The process of fermenting or culturing by letting foods sour outside of the fridge can make your food taste diversely better and also improves digestibility.
We can see fermented foods in almost every traditional culture. From Asia to Europe, our ancestors have been eating fermented foods in their regular diet through fermented soybean paste, pickled fruits and vegetables, and cheeses with live cultures intact.
In today’s fast paced environment, we’ve become accustomed to easier techniques of food prep that hold a longer shelf life. But if we go back to a simpler time, we can actually see the many health benefits fermented foods has for us.
Kombucha is a fermented beverage of black tea and sugar (from various sources including cane sugar, fruit or honey) that’s used as a functional food. It contains a colony of bacteria and yeast that are responsible for initiating the fermentation process once combined with sugar.
After being fermented, kombucha becomes carbonated and contains vinegar, b-vitamins, enzymes, probiotics and a high concentration of acid (acetic, gluconic and lactic), which are tied with the following effects:
Awesome Health Benefits of Fermented Foods
1. Increases Nutrient Absorption
All of those superfoods you’re eating will never be broken down and absorbed by your body the same way fermented foods will.
This is because fermenting foods actually increases the bioavailability of minerals by breaking down phytate.
Probiotics will also help balance your guy bacteria which improves your ability to increase the amount of nutrients available to you.
2. Improves Brain Function
Fermented foods could be a lasting solution to psycho-emotional conditions – not just another one of those medical band-aids that don’t reach the root cause.
Probiotic activity can lead to positive mood changes by improving brain function.
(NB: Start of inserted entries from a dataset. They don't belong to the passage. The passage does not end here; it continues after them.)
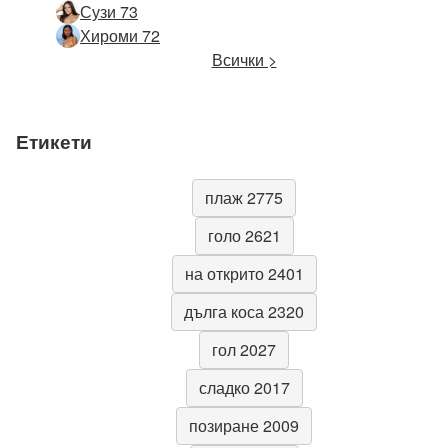
Сузи 73
Хироми 72
Всички >
Етикети
плаж 2775
голо 2621
на открито 2401
дълга коса 2320
гол 2027
сладко 2017
позиране 2009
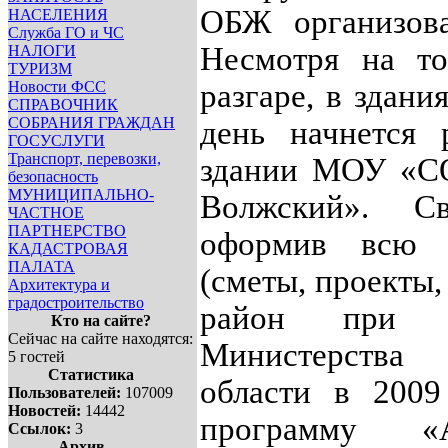
ОБЖ организов
НАСЕЛЕНИЯ
Служба ГО и ЧС
Несмотря на т
НАЛОГИ
ТУРИЗМ
Новости ФСС
разгаре, в здани
СПРАВОЧНИК
СОБРАНИЯ ГРАЖДАН
день начнется
ГОСУСЛУГИ
Транспорт, перевозки,
здании МОУ «С
безопасность
МУНИЦИПАЛЬНО-
Волжский». С
ЧАСТНОЕ
ПАРТНЕРСТВО
оформив всю 
КАДАСТРОВАЯ
ПАЛАТА
(сметы, проекты,
Архитектура и
градостроительство
район при не
Кто на сайте?
Сейчас на сайте находятся:
Министерства 
5 гостей
Статистика
области в 200
Пользователей:
107009
Новостей:
14442
программу «
Ссылок:
3
Архив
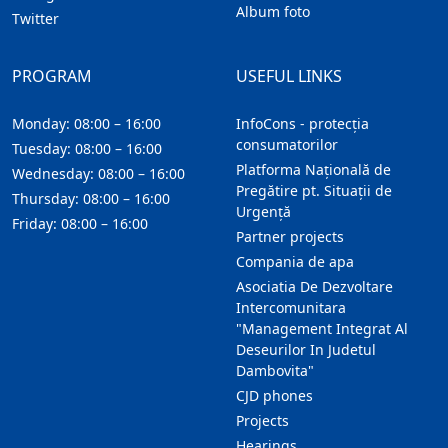
Album foto
Twitter
PROGRAM
USEFUL LINKS
Monday: 08:00 – 16:00
InfoCons - protecția
consumatorilor
Tuesday: 08:00 – 16:00
Platforma Națională de
Wednesday: 08:00 – 16:00
Pregătire pt. Situații de
Thursday: 08:00 – 16:00
Urgență
Friday: 08:00 – 16:00
Partner projects
Compania de apa
Asociatia De Dezvoltare
Intercomunitara
"Management Integrat Al
Deseurilor In Judetul
Dambovita"
CJD phones
Projects
Hearings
Good bacteria in your gut helps your body produce neurochemicals that relieve anxiety and reduce PMS symptoms.
3. Helps Weight Loss
Healthy gut flora will help regulate weight loss and keep you energized all day long.
Studies have shown that when we have a higher amount of probiotics in our system, we can metabolize calories at an increased rate. Poor digestion due to bad bacteria has been linked to weight gain and lowers our chance of burning calories.
Alright, so now that you’re convinced fermented foods are way better than regular pasteurized foods and juices, let’s begin with some home fermenting!
There are lots of fermented foods you can make on your own, including yogurt and sauerkraut. Kombucha is also a highly regarded health food for its fermented process.
Other health benefits of drinking kombucha tea:
- Improved digestion
- Increased energy
- Cleansing and detoxification
- Immune support
- Reduced joint pain and inflammation
- Cancer prevention
Homemade Kombucha Tea
- Tea bags or black tea leaves
- Coconut sugar for fermenting
- Distilled white vinegar
- Unchlorinated water
- Active Kombucha scoby (or use 1 cup of pre-made kombucha, which you can either buy or use from a previous kombucha batch that you or a friend made as a starter).
- In a glass jar, combine hot water and sugar. Stir until dissolved and steep tea.
Cool to the mixture to 68-85 Fahrenheit. Leave tea bags in to taste – the longer it steeps, the stronger it will be.
- When you’ve reached the desired taste, remove tea bags and add distilled white vinegar. Add active kombucha scoby.
- Cover the mixture with a coffee filter and secure with a rubber band.
- Allow to sit undisturbed for 7-10 days, or to taste. The longer it sits, the more vinegary it will taste. Some people leave it for up to 30 days and reported that it is good! You may taste it every other day after the tenth day to see what works for you.
- Use the top kombucha from the jar for consumption, and save the bottom scoby for starter tea in your next batch! Enjoy!